Robert Denoël, éditeur

1923

Février

 

Le 1er : Robert est nommé caporal, grade qui lui est retiré quinze jours plus tard « pour avoir cassé ses arrêts, se croyant obligé, crainte de son père, d’assister à la prise de voile d’une de ses sœurs », selon Robert Beckers.

Au témoignage de sa femme, Robert ne resta pas longtemps à Beverlo : « cet anti-militariste-né y fut un bien piètre soldat. Rapidement, il dut quitter le camp ; il fut envoyé dans un hôpital militaire à Anvers. »

 

 

Octobre

 

Denoël prend une inscription aux cours de Philosophie et Lettres, préparatoires au Droit, à l’université de Liège. Pourquoi ce changement de cap ? Cécile écrit : « Un jour, ayant assisté à une opération grave sur un enfant, cela le toucha si profondément qu'il décida d'abandonner la médecine. Mais il fallait bien continuer ses études. Il opta pour le Droit qu'il commença étant encore sous les drapeaux. »

« Un jour, Denoël m’informa qu’il renonçait à terminer ses études de Sciences et qu’il allait, comme moi, " faire " les Lettres. Nous nous retrouvâmes, mais pas souvent, sur les bancs d’un même auditoire », écrit Georges Poulet.

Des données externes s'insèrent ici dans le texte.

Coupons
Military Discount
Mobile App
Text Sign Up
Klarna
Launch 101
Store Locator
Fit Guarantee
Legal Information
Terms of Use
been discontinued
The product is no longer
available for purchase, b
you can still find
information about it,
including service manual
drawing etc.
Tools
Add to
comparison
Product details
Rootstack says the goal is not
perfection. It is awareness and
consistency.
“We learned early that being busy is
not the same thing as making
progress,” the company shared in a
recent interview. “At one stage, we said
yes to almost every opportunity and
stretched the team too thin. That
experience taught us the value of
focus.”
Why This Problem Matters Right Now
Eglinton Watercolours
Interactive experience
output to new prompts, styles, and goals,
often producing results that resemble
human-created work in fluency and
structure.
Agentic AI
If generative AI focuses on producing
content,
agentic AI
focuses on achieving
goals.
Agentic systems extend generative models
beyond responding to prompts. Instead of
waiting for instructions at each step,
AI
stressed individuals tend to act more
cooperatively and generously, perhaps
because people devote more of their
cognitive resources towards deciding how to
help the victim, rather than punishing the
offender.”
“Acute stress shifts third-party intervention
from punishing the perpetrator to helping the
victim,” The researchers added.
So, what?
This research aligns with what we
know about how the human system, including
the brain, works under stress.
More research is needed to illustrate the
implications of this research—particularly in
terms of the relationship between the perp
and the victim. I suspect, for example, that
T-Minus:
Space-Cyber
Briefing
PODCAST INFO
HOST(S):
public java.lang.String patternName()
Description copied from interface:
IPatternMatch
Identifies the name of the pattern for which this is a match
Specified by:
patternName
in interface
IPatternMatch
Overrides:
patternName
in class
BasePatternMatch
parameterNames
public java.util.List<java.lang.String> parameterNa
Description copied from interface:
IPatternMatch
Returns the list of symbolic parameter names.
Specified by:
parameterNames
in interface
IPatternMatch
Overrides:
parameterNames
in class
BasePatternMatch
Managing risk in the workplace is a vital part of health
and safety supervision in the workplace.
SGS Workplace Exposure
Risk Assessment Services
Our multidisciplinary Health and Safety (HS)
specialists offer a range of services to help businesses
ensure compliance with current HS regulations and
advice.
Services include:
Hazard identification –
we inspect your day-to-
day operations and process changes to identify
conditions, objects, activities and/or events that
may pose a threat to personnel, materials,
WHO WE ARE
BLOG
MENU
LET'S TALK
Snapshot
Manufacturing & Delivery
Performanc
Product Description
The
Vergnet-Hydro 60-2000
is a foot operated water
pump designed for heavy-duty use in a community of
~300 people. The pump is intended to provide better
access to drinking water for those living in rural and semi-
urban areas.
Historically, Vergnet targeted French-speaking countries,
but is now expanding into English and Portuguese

Robert avait-il été impressionné par les réalités de la médecine, comme le croyait Cécile, ou avait-il cédé à la pression familiale où il était d’usage que l’un des enfants « fasse le droit » ? Ce qui est sûr, c’est qu’il parla plus tard à Champigny de « l’horreur du service militaire ».

 

Décembre

 

Le 4, il est démobilisé. En Belgique, à cette époque, on n’était jamais complètement quitte avec l’armée : quelle que soit l’orientation professionnelle ultérieure, elle pouvait, au cours des dix années qui suivaient son service militaire, rappeler un conscrit pour des « manœuvres ».

A ma connaissance, Denoël n’en fit pas mais, le 1er avril 1926, il fut versé au 2e Corps médical, dont la base était à Gand. Et le 15 janvier 1930, il fut nommé caporal. Ces « avancements » administratifs n’ont habituellement aucune incidence sur la vie des appelés en temps de paix.